En una sociedad democrática los resultados
de una contienda electoral son una oportunidad para
medir los niveles de tolerancia. En Venezuela, tanto
ganadores como perdedores se pueden preguntar qué
tanta capacidad existe para aceptar que la victoria
obliga a mayor humildad y respeto por los perdedores y por
el otro, cuánta capacidad se tiene al reconocer que siendo
minoría se debe aceptar la percepción de la mayoría.
Por siglos, pensadores han tratado de definir y estudiar
el concepto de la tolerancia. La interrogante central ha sido
cómo lograr que los seres humanos convivan en convergencia
y no en confrontación. Esto es, cómo convivir en
paz, sin discriminación, armonía y respeto por
quienes actúan y piensan distinto, o simplemente,
los que "no son como uno". El concepto y la manera de
reaccionar ante la diversidad ha evolucionado,
hay matices de tolerancia y sin duda cada día,
por lo general, somos los seres humanos más
tolerantes ante la variada gama de valores y rasgos que
caracterizan a unos de otros. Pensemos por un instante
en la magnitud de encuentros y relaciones diarias
a que nos sometemos. Cuántas realidades no
nos gustan pero las soportamos. El hombre de
la sociedad moderna tiende a sobrevivir tolerando. Aprendemos
a ser mayoría y a vivir en minoría. Podemos convivir
entre tolerar y ser tolerado.
La tolerancia de los individuos se demuestra cuando se practica
y no sólo cuando se habla de ella. Es precisamente
una muestra de coraje la capacidad que se
tiene ante cualquier circunstancia de la vida en sociedad
cuando se es capaz de aceptar que se está en minoría,
y la verdadera prueba de que se es tolerante es cuando se
está en mayoría, precisamente porque es cuando el
individuo no está en la obligación de demostrar
tolerancia. Las sociedades tolerantes son aquellas capaces
de convivir con lo contrario. Los individuos tolerantes
son aquellos que antes que confrontar quieren aprender cómo
son los otros.
Ello puede ser con resistencia o sin resistencia, pero precisamente
moderar las resistencias es parte de la capacidad de demostrarse
tolerante. Las naciones que han intentado ser más homogéneas
en el tiempo en cuanto a conformación racial, cultural,
social, ideológica, económica y política
han demostrado ser las sociedades más intolerantes,
por ende generan conflicto y a largo plazo
son las más frágiles en cuanto a su sobrevivencia.
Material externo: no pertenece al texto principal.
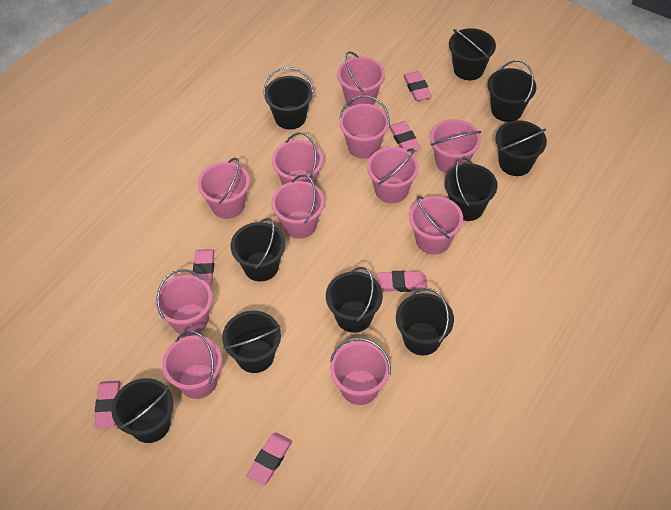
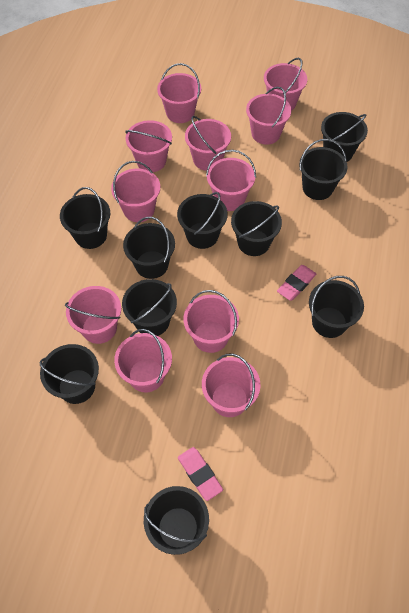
pink eraser: [94,381,120,428] [193,249,214,287] [246,433,292,485] [377,271,427,292] [389,121,421,152] [403,71,432,101] = 6 -> [178,447,223,501] [277,265,316,301] = 2

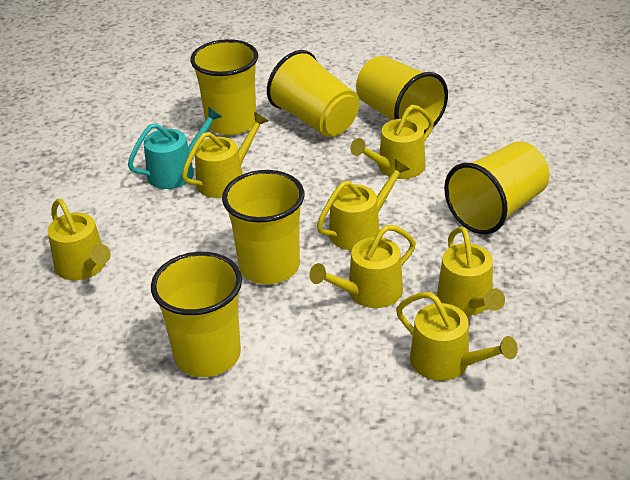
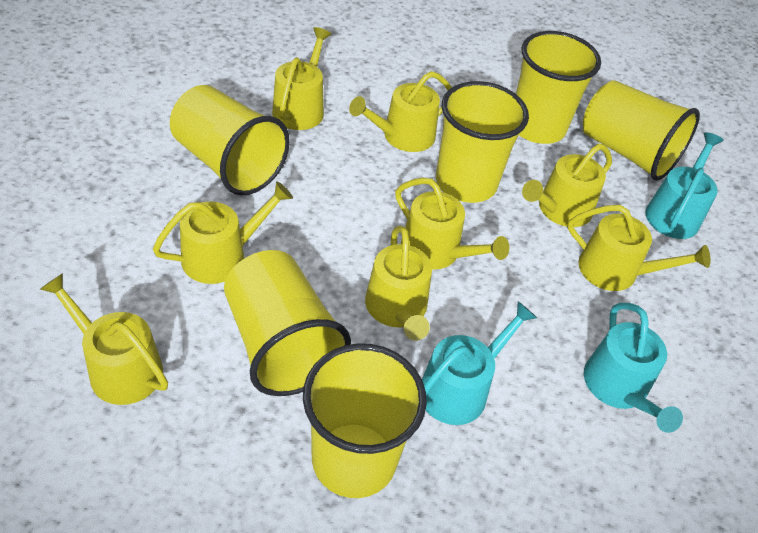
turquoise watering can: [128,107,222,189] = 1 -> [422,301,537,425] [584,303,683,433] [645,132,724,239] = 3
yellow watering can: [48,199,111,280] [182,112,268,198] [309,225,416,308] [317,159,410,250] [350,105,434,179] [396,292,518,381] [437,227,505,316] = 7 -> [40,273,168,405] [153,181,293,284] [272,27,331,130] [349,71,452,152] [365,226,432,341] [395,178,509,270] [522,144,612,227] [568,205,710,291] = 8

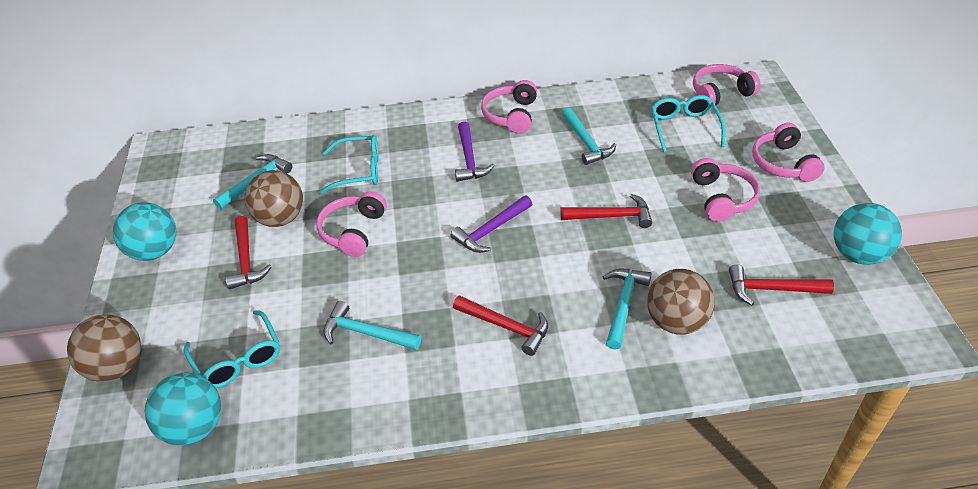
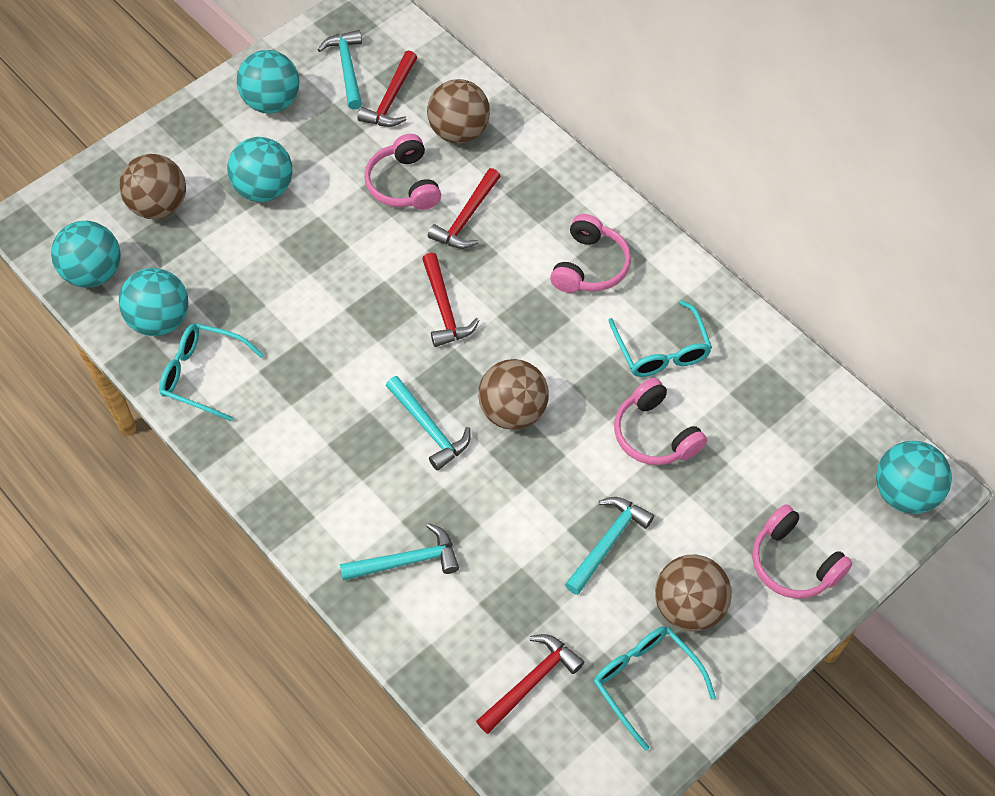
brown ball: [67,314,141,382] [245,170,303,227] [647,269,714,335] = 3 -> [119,154,186,219] [427,79,490,143] [478,359,549,430] [655,555,732,631] = 4
pink headphones: [316,191,387,257] [481,80,537,134] [691,158,760,222] [693,64,761,106] [752,123,825,182] = 5 -> [364,134,441,210] [550,214,631,293] [614,378,707,465] [752,504,853,599] = 4
purple hammer: [451,195,532,253] [455,122,495,182] = 2 -> none = 0
turquoise ball: [113,202,176,261] [145,373,221,446] [834,203,902,265] = 3 -> [51,221,121,288] [119,268,188,336] [227,137,293,202] [237,50,300,113] [876,441,952,514] = 5

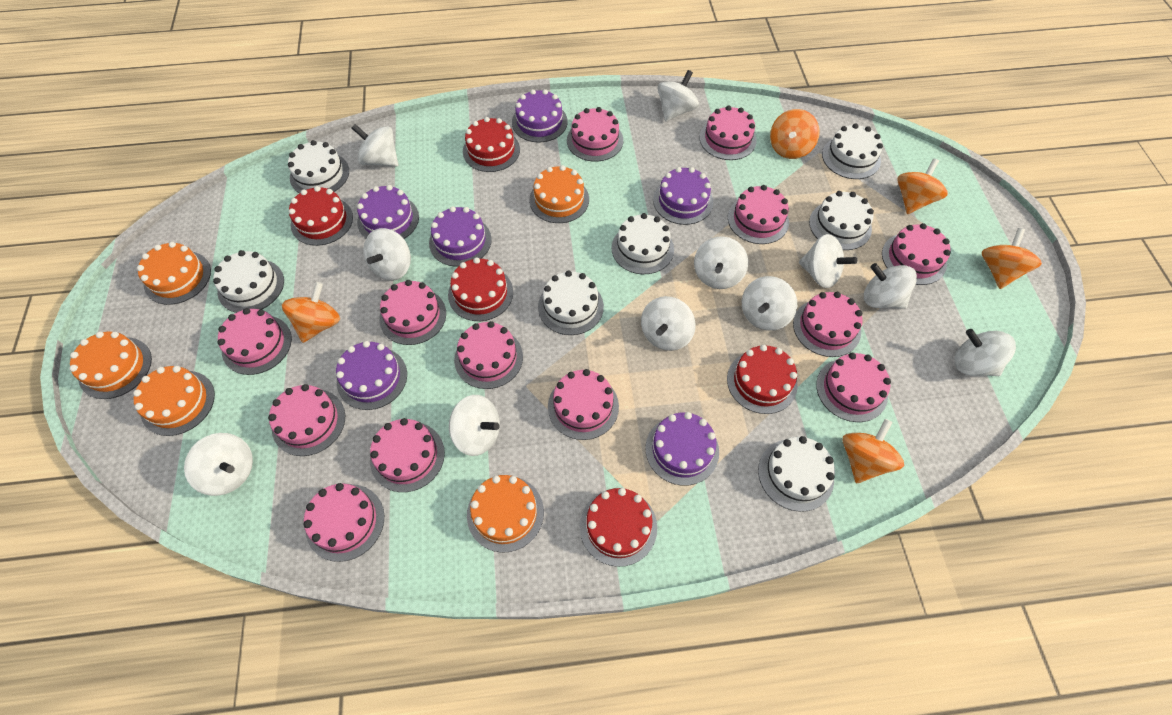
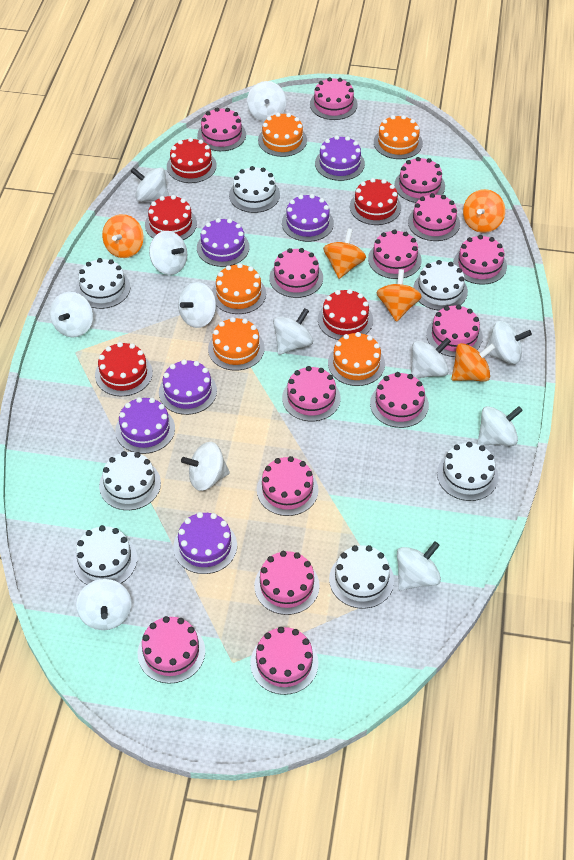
pink cake: [218,308,292,375] [268,384,345,456] [303,483,384,562] [370,418,445,492] [379,280,446,345] [454,321,523,389] [548,369,619,440] [567,107,623,162] [700,105,756,160] [728,185,789,244] [793,292,863,357] [816,353,891,422] [882,223,951,285] = 13 -> [138,616,205,684] [197,107,246,151] [250,627,318,695] [254,551,320,615] [257,456,318,516] [269,248,323,298] [282,366,341,421] [310,77,358,120] [368,229,422,279] [370,372,429,428] [394,157,445,203] [408,193,460,241] [426,304,483,357] [453,235,507,285] = 14
white spinning top: [184,433,253,496] [351,124,398,167] [363,228,411,281] [449,395,500,456] [641,296,696,351] [658,70,699,122] [694,236,748,289] [742,276,797,331] [799,234,857,288] [864,263,917,309] [954,329,1016,376] = 11 -> [50,292,93,337] [76,579,132,630] [131,167,169,202] [149,231,187,275] [178,282,216,328] [181,442,230,491] [247,81,287,122] [273,308,313,355] [397,542,441,591] [411,338,451,378] [477,406,523,446] [485,321,532,364] = 12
Hay sociedades que no han sido toleradas por otras y estas
a su vez son también intolerables en la medida
que son mayoría ante otros grupos.
A diferencia de otras épocas, estos tiempos cada vez
nos señalan más claramente que la diversidad de
espíritu no contradice la capacidad de vivir armónicamente
y en paz. Precisamente forzar las conciencias hacia un pensamiento
ideal provoca en el tiempo la inconsciencia social y la generación
de traumas. Reconocerse en la diferencia es una
garantía para la coexistencia. Es por ello
que la base de sustentación de la tolerancia no puede
soportarse sólo en la evolución de las
conciencias, sino en las leyes, el ordenamiento jurídico.
En el caso de nuestra Constitución, desde el preámbulo
resalta el carácter tolerante de los principios que
deben regir nuestra coexistencia cuando señala como un
fin de la República establecer una sociedad
democrática… multiétnica y multicultural. La búsqueda
de estos fines no se pueden alcanzar si no existe un proyecto
de sociedad tolerante. El artículo dos establece la pluralidad
política, la cual es inalcanzable cuando una sociedad
no es tolerante. Cuando en el artículo tres nos demanda
la defensa y el desarrollo de la persona y el respeto de su
dignidad, una vez más nos da un mandato hacia la tolerancia.